За выходные я отработала этап страха и отрицания на полную катушку. Неизвестность подкидывала мысли от «я такая молодая, за что?» до «как этот мир будет без меня жить, когда я умру», и это все раз …надцать и по кругу. Было невдомек, что в организме женщины может быть столько литров слез. Все это постоянно воспроизводилось где-то внутри новыми партиями, не требуя взамен хоть какой-нибудь пищи. Выходные стоили мне почти минус пять кило веса.
Этап второй. Гнев, но какой-то неправильный
В понедельник я стояла у кабинета начальника отделения и ждала оглашения приговора. На встречу, как ни странно, пришел не начальник, а обычный хирург-онколог, который потом стал одним из моих лечащих врачей. Хирург был худощав, черняв, с небесно-голубыми глазами, лет двадцать на вид. Первая позитивная мысль в голове была следующая: как-то не очень хочется умирать у такого красивого доктора. Осмотрев меня еще раз, доктор подождав, пока я вытру слезы и успокою предательски дрожащий голос. А потом произнес сакраментальную фразу, которая, возможно, была прямым нарушением его функциональных обязанностей. Он сказал: «Если даже диагноз подтвердится, у вас очень хорошие шансы на полное выздоровление. Молодость и здоровье сделают свое дело. Госпитализация завтра, операция послезавтра. Согласны?»

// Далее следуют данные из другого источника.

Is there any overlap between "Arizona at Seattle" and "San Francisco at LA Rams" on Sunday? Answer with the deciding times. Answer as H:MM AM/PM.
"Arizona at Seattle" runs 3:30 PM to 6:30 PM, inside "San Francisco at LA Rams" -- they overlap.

Еще ни разу в своей жизни я не говорила мужчине слово «да» столько раз подряд. Он дал мне надежду. Несмотря на возможные запреты, нарушение этики, здравый смысл и все остальное. Дверь из его кабинета я открывала ногой. Шла твердой походкой. Внутри бушевал праведный гнев, но не на мироздание, которое по недосмотру допустило постановку мне такого диагноза, а на себя саму. Я, нюня и истеричка, так быстро сдалась, продумав до мелочей свои похороны. В голове пролетела мысль о том, что позитивный настрой – это половина удачного лечения. И тогда я решила ломать концепцию пяти реакций.

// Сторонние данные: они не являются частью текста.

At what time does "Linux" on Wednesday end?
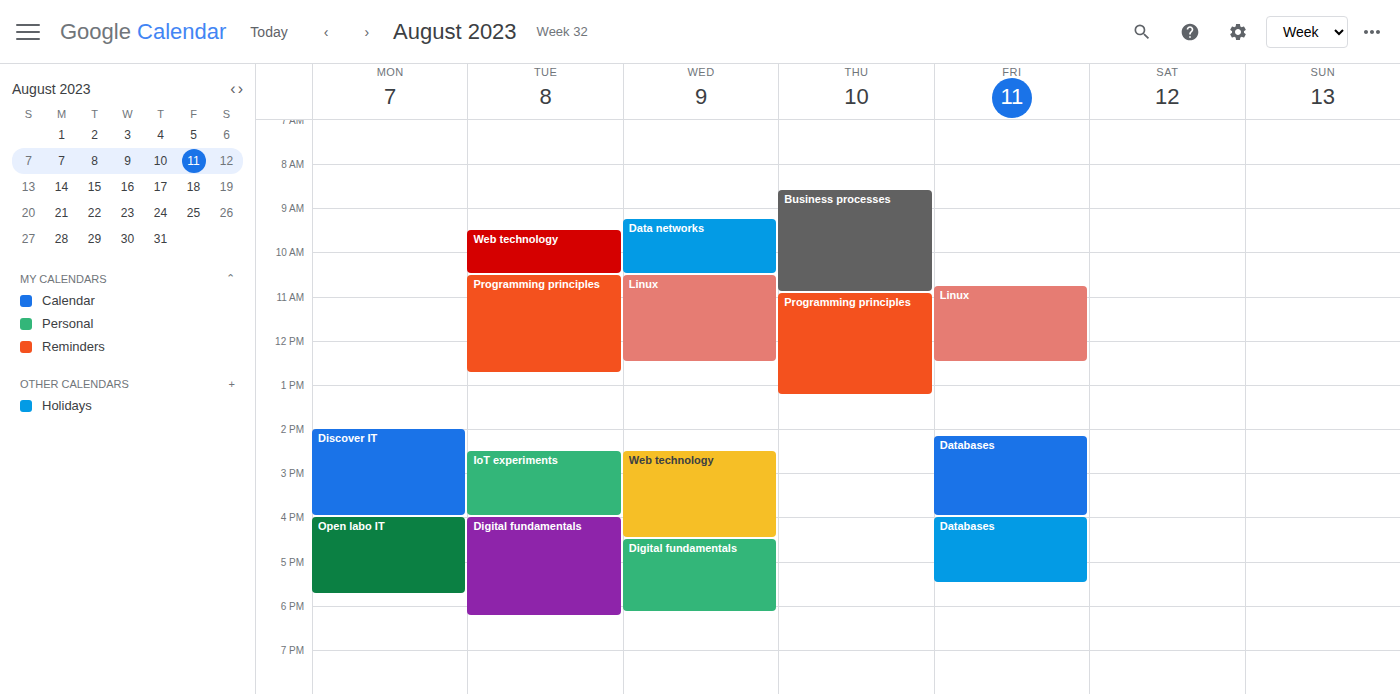
12:30 PM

Этап третий. Торг – тот, что в обмен на жизнь
Собрав вещи, во вторник я стояла на пороге отделения, в котором полным ходом шел косметический ремонт. Студенты, интерны, строители и больные. Да, все они куда-то шли. Моя обитель называлась «Отделение малоинвазивной хирургии» – то есть место, где отрезают быстро, но мало. Памятуя про то, что с сегодняшнего дня я ищу во всем позитив, потому что намерена быстро вылечиться, я огляделась по сторонам. Решила, что табличка о неработающем из-за ремонта душе – так себе мотиватор. Позитив был в том, что палата, куда меня поместили, состояла из жизнерадостных дам неопределенного возраста.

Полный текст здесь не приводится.